The lung cancer data consist of 178 observations. Patient, presented with hemoptysis to OndokuzMayıs University Department of Chest Diseases, prospectively evaluated between November 2003 and September 2006. Posteroanterior chest radiography, complete blood count, renal and hepatic function tests were performed for each patient. Another examination like thorax computer tomography, bronchoscopy and different laboratory and pathological diagnostic modalities was done if needed. 160 observations used as training data and randomly selected 18 observations used as test data. The LR method, firstly, applied to data. Stepwise variable selection method is applied to data and four significance independent variables (age, time of the hemoptysis (THM), number of hemoptysis (NHM) and RAL) are selected. Parameter estimations, standard errors of estimation and significance values of these estimations are given Table 1. The ROC curves for logistic regression training and test data results are given Figure 2 and Figure 3.

Table 1. Estimation Results of Logistic Regression

When Table 1 is examined, all parameters in the LR model are statistically significant. The AUC (Area under curve) values for the LR solutions are given in Table 2.

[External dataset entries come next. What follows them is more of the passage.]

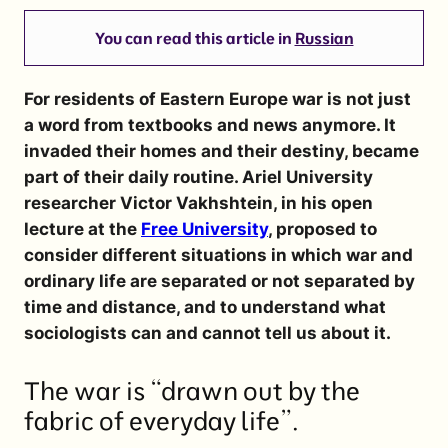
You can read this article in
Russian
For residents of Eastern Europe war is not just
a word from textbooks and news anymore. It
invaded their homes and their destiny, became
part of their daily routine. Ariel University
researcher
Victor Vakhshtein
, in his open
lecture at the
Free University
, proposed to
consider different situations in which war and
ordinary life are separated or not separated by
time and distance, and to understand what
sociologists can and cannot tell us about it.
The war is “drawn out by the
fabric of everyday life”.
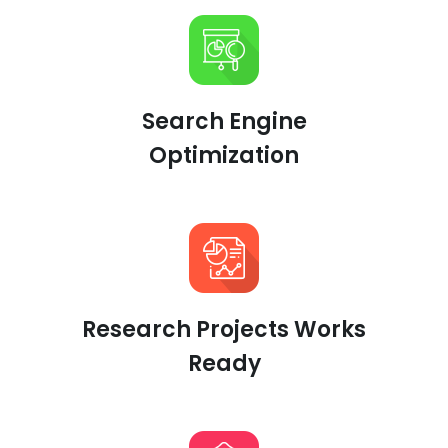
Search Engine
Optimization
Research Projects Works
Ready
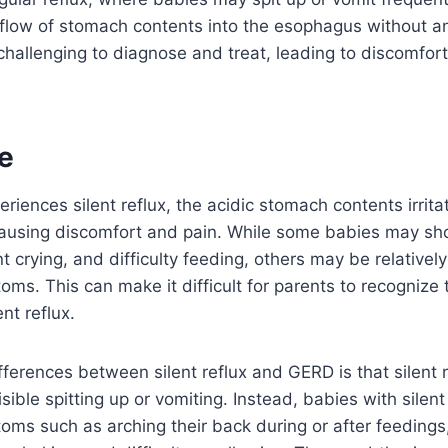
flow of stomach contents into the esophagus without any
challenging to diagnose and treat, leading to discomfort
e
iences silent reflux, the acidic stomach contents irritat
ausing discomfort and pain. While some babies may sh
uent crying, and difficulty feeding, others may be relativ
ms. This can make it difficult for parents to recognize t
ent reflux.
fferences between silent reflux and GERD is that silent r
isible spitting up or vomiting. Instead, babies with silen
ms such as arching their back during or after feedings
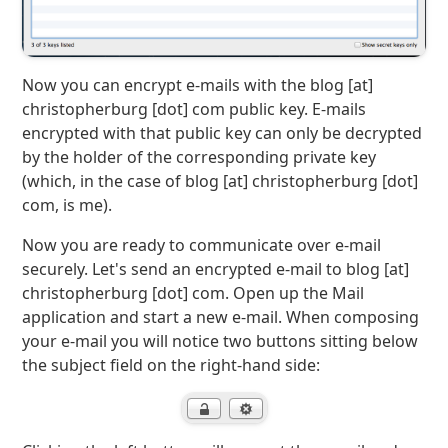
Now you can encrypt e-mails with the blog [at]
christopherburg [dot] com public key. E-mails
encrypted with that public key can only be decrypted
by the holder of the corresponding private key
(which, in the case of blog [at] christopherburg [dot]
com, is me).
Now you are ready to communicate over e-mail
securely. Let's send an encrypted e-mail to blog [at]
christopherburg [dot] com. Open up the Mail
application and start a new e-mail. When composing
your e-mail you will notice two buttons sitting below
the subject field on the right-hand side:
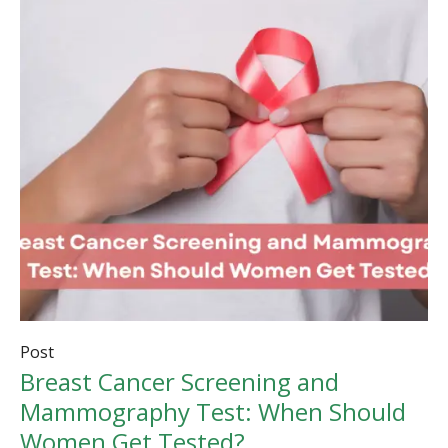
Post
Breast Cancer Screening and
Mammography Test: When Should
Women Get Tested?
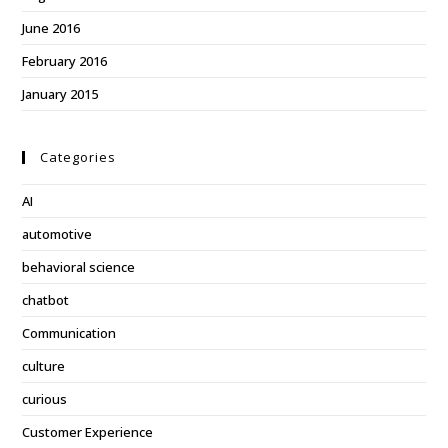
June 2016
February 2016
January 2015
Categories
AI
automotive
behavioral science
chatbot
Communication
culture
curious
Customer Experience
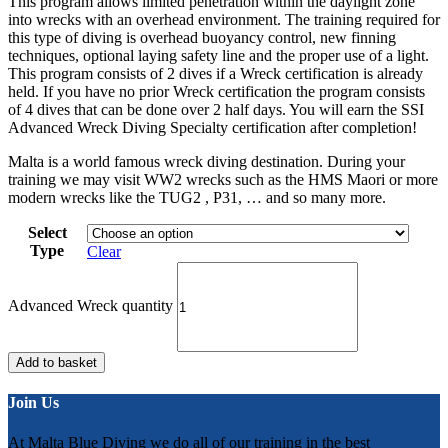
This program allows limited penetration within the daylight zone
into wrecks with an overhead environment. The training required for
this type of diving is overhead buoyancy control, new finning
techniques, optional laying safety line and the proper use of a light.
This program consists of 2 dives if a Wreck certification is already
held. If you have no prior Wreck certification the program consists
of 4 dives that can be done over 2 half days. You will earn the SSI
Advanced Wreck Diving Specialty certification after completion!
Malta is a world famous wreck diving destination. During your
training we may visit WW2 wrecks such as the HMS Maori or more
modern wrecks like the TUG2 , P31, … and so many more.
Select
Type
Clear
Advanced Wreck quantity
Add to basket
Join Us
At Malta Blue Diving we do all of our training in the best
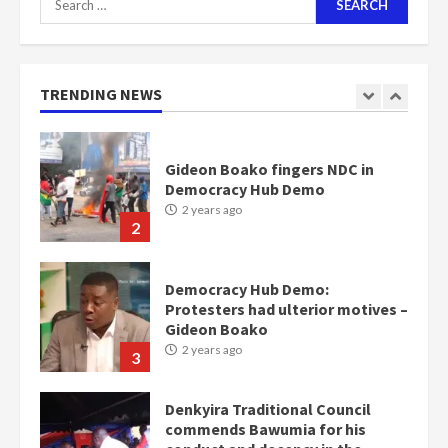
for:
Nomination of NAPO doesn’t
mean I will vote for NPP –
Otumfuo
2 years ago
TRENDING NEWS
1
Gideon Boako fingers NDC in
Democracy Hub Demo
2 years ago
2
Democracy Hub Demo:
Protesters had ulterior motives –
Gideon Boako
2 years ago
3
Denkyira Traditional Council
commends Bawumia for his
conduct and decency in the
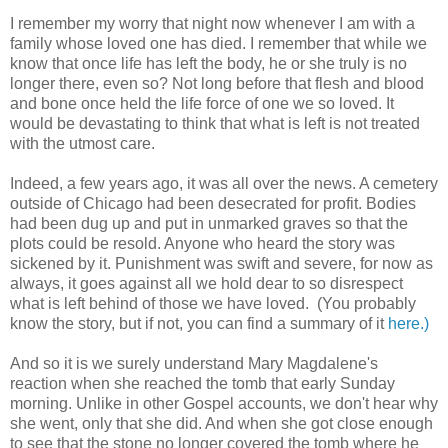
I remember my worry that night now whenever I am with a
family whose loved one has died. I remember that while we
know that once life has left the body, he or she truly is no
longer there, even so? Not long before that flesh and blood
and bone once held the life force of one we so loved. It
would be devastating to think that what is left is not treated
with the utmost care.
Indeed, a few years ago, it was all over the news. A cemetery
outside of Chicago had been desecrated for profit. Bodies
had been dug up and put in unmarked graves so that the
plots could be resold. Anyone who heard the story was
sickened by it. Punishment was swift and severe, for now as
always, it goes against all we hold dear to so disrespect
what is left behind of those we have loved. (You probably
know the story, but if not, you can find a summary of it
here.)
And so it is we surely understand Mary Magdalene's
reaction when she reached the tomb that early Sunday
morning. Unlike in other Gospel accounts, we don't hear why
she went, only that she did. And when she got close enough
to see that the stone no longer covered the tomb where he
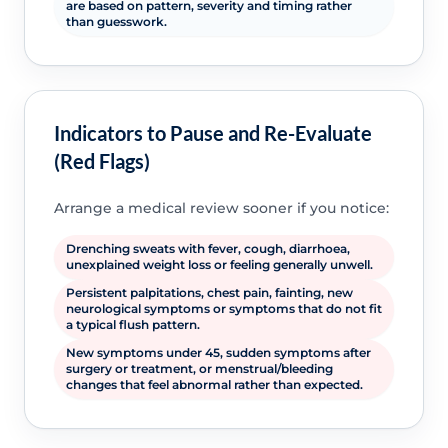
are based on pattern, severity and timing rather
than guesswork.
Indicators to Pause and Re-Evaluate
(Red Flags)
Arrange a medical review sooner if you notice:
Drenching sweats with fever, cough, diarrhoea,
unexplained weight loss or feeling generally unwell.
Persistent palpitations, chest pain, fainting, new
neurological symptoms or symptoms that do not fit
a typical flush pattern.
New symptoms under 45, sudden symptoms after
surgery or treatment, or menstrual/bleeding
changes that feel abnormal rather than expected.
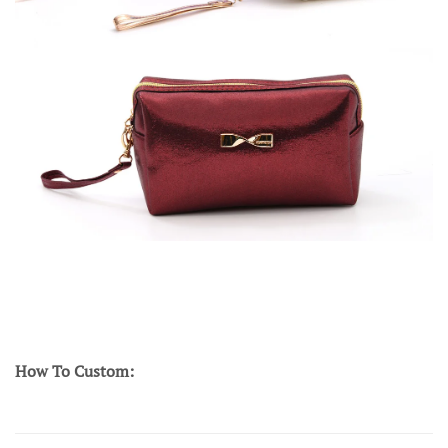
How To Custom:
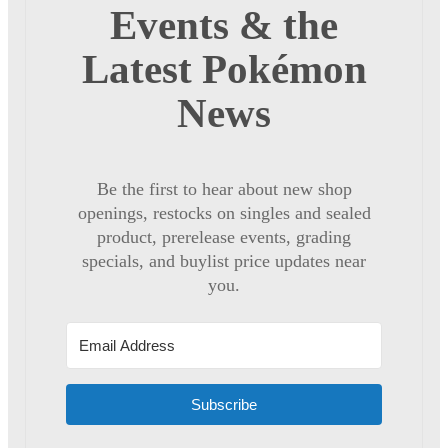
Events & the
Latest Pokémon
News
Be the first to hear about new shop
openings, restocks on singles and sealed
product, prerelease events, grading
specials, and buylist price updates near
you.
Subscribe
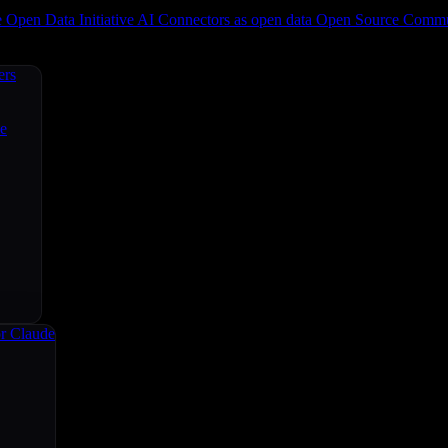
e
Open Data Initiative
AI Connectors as open data
Open Source
Commun
ers
ce
r Claude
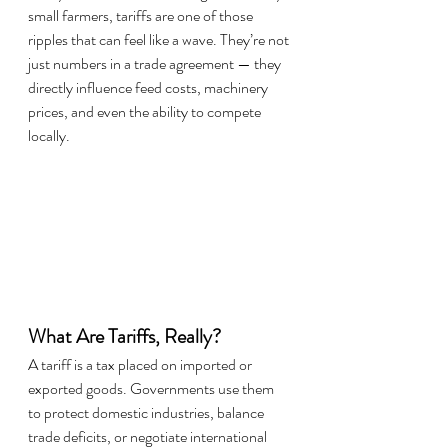
small farmers, tariffs are one of those 
ripples that can feel like a wave. They’re not 
just numbers in a trade agreement — they 
directly influence feed costs, machinery 
prices, and even the ability to compete 
locally.
What Are Tariffs, Really?
A tariff is a tax placed on imported or 
exported goods. Governments use them 
to protect domestic industries, balance 
trade deficits, or negotiate international 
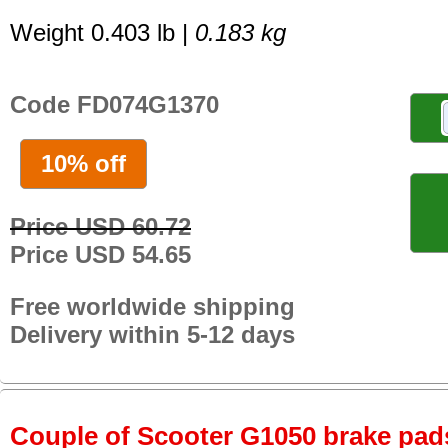
Weight 0.403 lb |
0.183 kg
Code FD074G1370
10% off
Price USD 60.72
Price USD 54.65
Free worldwide shipping
Delivery within 5-12 days
Couple of Scooter G1050 brake pads 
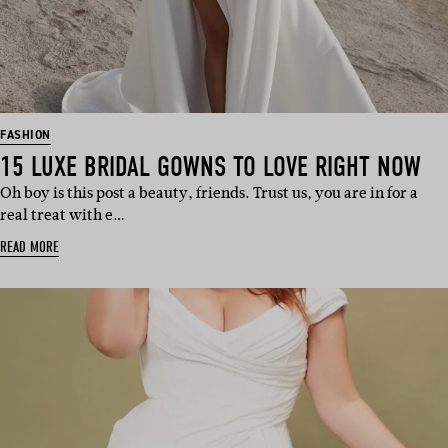
FASHION
15 LUXE BRIDAL GOWNS TO LOVE RIGHT NOW
Oh boy is this post a beauty, friends. Trust us, you are in for a
real treat with e…
READ MORE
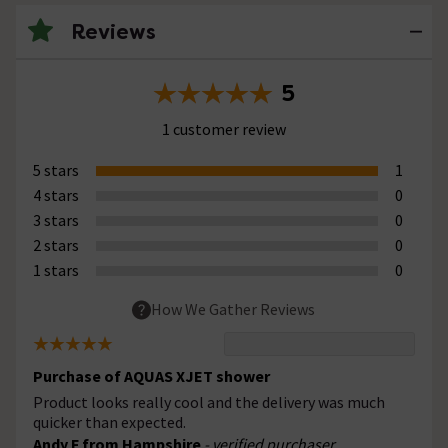
Reviews
5
1 customer review
5 stars
1
4 stars
0
3 stars
0
2 stars
0
1 stars
0
How We Gather Reviews
Purchase of AQUAS XJET shower
Product looks really cool and the delivery was much
quicker than expected.
Andy F from Hampshire
- verified purchaser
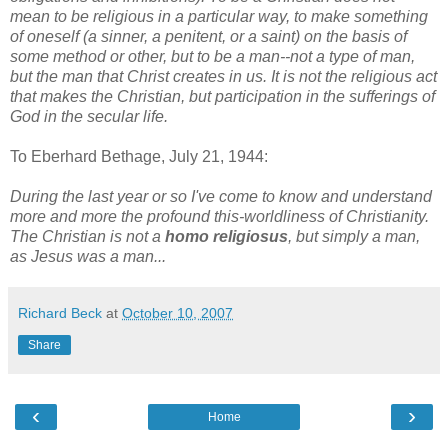
mean to be religious in a particular way, to make something
of oneself (a sinner, a penitent, or a saint) on the basis of
some method or other, but to be a man--not a type of man,
but the man that Christ creates in us. It is not the religious act
that makes the Christian, but participation in the sufferings of
God in the secular life.
To Eberhard Bethage, July 21, 1944:
During the last year or so I've come to know and understand
more and more the profound this-worldliness of Christianity.
The Christian is not a
homo religiosus
, but simply a man,
as Jesus was a man...
Richard Beck
at
October 10, 2007
Share
‹
›
Home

The feed forward artificial neural network method secondly applied to lung cancer data. The inputs of ANN are selected as age, time of HM, numbers of HM and RAL independent variables. Target of ANN is the diagnosis of lung cancer. The architecture of used ANN is given Figure 1. Hidden layer neuron number of ANN is varied 1-20. The best results of ANN are obtained from the architecture which has 10 hidden layer neurons. The optimal weights of ANN are given Table 3.

Table 2. Comparisons of Logistic Regression and ANN

The ROC curves for ANN training and test data results are given Figure 4 and 5. The comparisons of logistic regression and artificial neural network are made Table 2. In table 2, under area ROC curve (AUC), correct classification rate (CCR), sensitivity and specificity values are given for logistic regression and artificial neural network.

Table 3. Optimal weights of Neural Network

Figure 2. ROC Curve for training data in logistic regression

Figure 3. ROC Curve for testing data in logistic regression

Figure 4. ROC Curve for training data in ANN

Figure 5. ROC Curve for testing data in ANN

4. Conclussions

The logistic regression (LR) and artificial neural networks (ANN) are commonly used for classification tasks. In this study, logistic regression and artificial neural networks are compared according to AUC, CCR, sensitivity and specificity criteria. ANN outperforms logistic regression for all criteria. The sensitivity values for either method in testing data are equal. According to obtained results, ANN method can be preferable for lung cancer data classifications.